Die Verwaltung von Donald Trump hat Chevron die Wiederaufnahme ihrer Ölförderaktivitäten in Venezuela genehmigt, um die amerikanischen Energieprioritäten mit den Migrations- und geopolitischen Spannungen in der Region in Einklang zu bringen, sowie um die Ölpreise zu senken und die Energiesicherheit des Landes zu erhöhen.

Wie haben die kubanisch-amerikanischen Kongressabgeordneten auf Trumps Entscheidung bezüglich Chevron reagiert?

Die kubanisch-amerikanischen Kongressabgeordneten Carlos Giménez, Mario Díaz-Balart und María Elvira Salazar vermieden es, Trump zu kritisieren, trotz der unerwarteten politischen Wende hin zum Regime von Maduro. Sie verteidigten Präsident Trump als starken Führer gegen autoritäre Regime und versicherten, dass der Chavismus von dieser Entscheidung nicht profitieren werde.

Welche Auswirkungen hat die Wiederaufnahme von Chevron in Venezuela auf das Regime von Maduro?

Obwohl die Lizenz Chevron erlaubt, in Venezuela zu operieren, . Es wurde jedoch nicht klar spezifiziert, wie sichergestellt wird, dass das Regime keine Vorteile erhält.

Welche Veränderungen gab es in der US-Politik gegenüber Venezuela unter der Regierung von Trump?

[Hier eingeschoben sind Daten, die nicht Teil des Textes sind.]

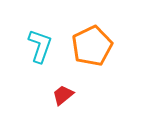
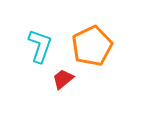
red trapezoid: moved 16 px up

Die Politik der USA gegenüber Venezuela unter der Regierung Trump hat zwischen strengen Sanktionen und einer gewissen strategischen Flexibilisierung geschwankt. Anfangs hob Trump die von Biden gewährten Zugeständnisse auf und ordnete den Rückzug von Chevron aus Venezuela an, erlaubte jedoch später die Wiederaufnahme seiner Aktivitäten, um ein Gleichgewicht zwischen energiepolitischen und geopolitischen Interessen herzustellen.